Özellikle Mithat Alam Film Merkezi'nin başındaki Yamaç Okur'un duyduğu heyecandan çok etkilendim. İkimiz de ortak çalışmalarımızın devamı konusunda kararlıyız.
Bana Türkiye'de son dönemde üretilen kısa filmlerden oluşan bir DVD verdi, ben de bu filmlerin 2007 Altın Kayısı Film Festivali'nde gösterilmesini önermeyi düşünüyorum. Kültürel diyaloglar Ermeniler ve Türkler arasındaki ilişkileri geliştirmenin en iyi yolu. Zira, iki ülkenin ilişkileri hepimizin bildiği gibi hep fazlasıyla karmaşık.
Türkiye'deki son gününde Fransız parlamentosu Ermeni soykırımını inkar edenlere ceza uygulaması öngören yasayı kabul etti ve Orhan Pamuk Nobel Ödülü'ne layık görüldü. Bu gelişmeler senin programına etki etti mi? Bu iki gelişme hakkında ne düşünüyorsun?
Orhan Pamuk'un bu yıl Nobel Ödülü alacağına neredeyse emindim. Umarım bu en prestijli edebiyat ödülü Türk halkına Pamuk'un ne kadar yüksek vasıflı bir yazar olduğunu hep hatırlatır ve buna bağlı olarak da söylediklerini ciddiyetle düşündürür insanlara.
Fransa parlamentosunun kararı açıklanınca organizatörler Bilgi Üniversitesi'nde düzenlenecek olan gösterimi ve söyleşiyi iptal etmenin daha iyi olacağını düşündüler. Neyse ki sonra program planlandığı şekilde yapıldı.
Tabii ki, bütün bir gün boyunca radyodan ve televizyondan "Ermenistan" ve "Ermeniler" sözcüklerini duyuyordum, Atatürk anıtının önündeki gösteriyi ve İstiklal Caddesi'ndeki Fransız Konsolosluğu'nun güvenliğinin nasıl arttırıldığını görmüştüm.
Eğer konuşmamı şehirdeki sinemalardan birinde yapsaydım bazı milliyetçilerin gelip domates ve yumurta atacaklarına hiç şüphem yoktu sadece Ermeni olduğum için.

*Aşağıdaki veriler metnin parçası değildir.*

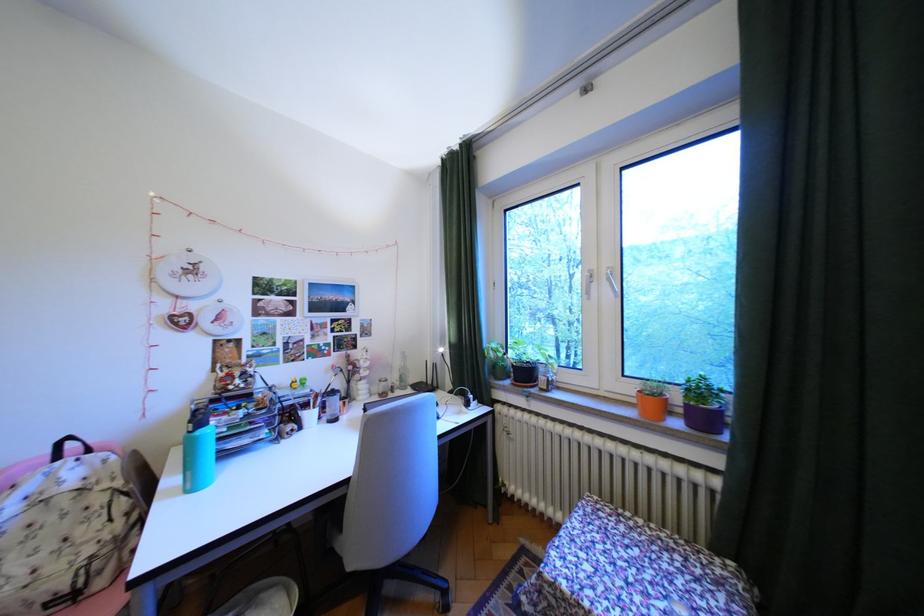
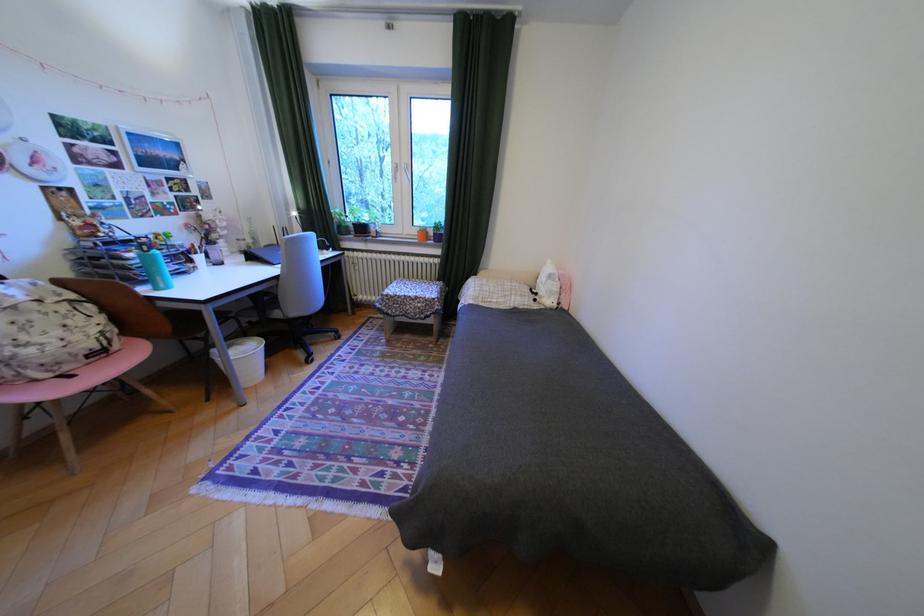
Find the pixel in the second image that matches the point at 641,390 in the first image.

(427, 232)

Neyse ki, İstanbul'daki en iyi üniversitelerden birinde ve daha önce Ermeni konferansını düzenleyen üniversitedeydim ve böyle bir şey olmadı.

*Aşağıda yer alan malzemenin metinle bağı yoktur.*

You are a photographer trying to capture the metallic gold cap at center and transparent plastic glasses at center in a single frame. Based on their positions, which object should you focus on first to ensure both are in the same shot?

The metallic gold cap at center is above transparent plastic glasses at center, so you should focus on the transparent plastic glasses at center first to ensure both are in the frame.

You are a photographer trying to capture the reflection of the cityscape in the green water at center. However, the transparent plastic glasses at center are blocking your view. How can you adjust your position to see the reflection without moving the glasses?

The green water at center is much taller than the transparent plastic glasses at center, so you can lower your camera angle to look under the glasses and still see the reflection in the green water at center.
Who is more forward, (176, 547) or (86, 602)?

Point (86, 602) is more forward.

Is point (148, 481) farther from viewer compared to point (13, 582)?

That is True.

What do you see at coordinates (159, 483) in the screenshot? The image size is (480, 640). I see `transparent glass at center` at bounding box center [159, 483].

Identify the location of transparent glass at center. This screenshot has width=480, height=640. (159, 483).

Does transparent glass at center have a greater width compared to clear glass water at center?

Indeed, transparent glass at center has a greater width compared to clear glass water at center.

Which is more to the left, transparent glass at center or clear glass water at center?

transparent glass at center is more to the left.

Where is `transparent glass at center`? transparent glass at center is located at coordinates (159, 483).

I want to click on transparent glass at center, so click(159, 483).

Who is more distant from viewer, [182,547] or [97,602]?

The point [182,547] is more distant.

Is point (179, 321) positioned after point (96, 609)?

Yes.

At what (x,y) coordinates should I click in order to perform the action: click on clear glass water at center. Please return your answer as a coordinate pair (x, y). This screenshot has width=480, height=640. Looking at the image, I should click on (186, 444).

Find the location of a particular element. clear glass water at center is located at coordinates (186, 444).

Tabuların yıkılması ve samimi bir diyalog geliştirilmesinin zamanı geldi. Hiçbir şey geliştirmeyen ve sadece yıkan milliyetçiliklere bir son vermek gerek. Eminim Türkiyeli ve Ermenistanlı sinemaya adanmış insanlarla; Yamaç gibi, Alin, Yeşim, Sevan, Kubilay ve benim gibilerin mütevazı katkılarıyla, insanlarımız arasındaki yaralı ilişkileri iyileştirmeye yardım edebiliriz.(TS/KÖ)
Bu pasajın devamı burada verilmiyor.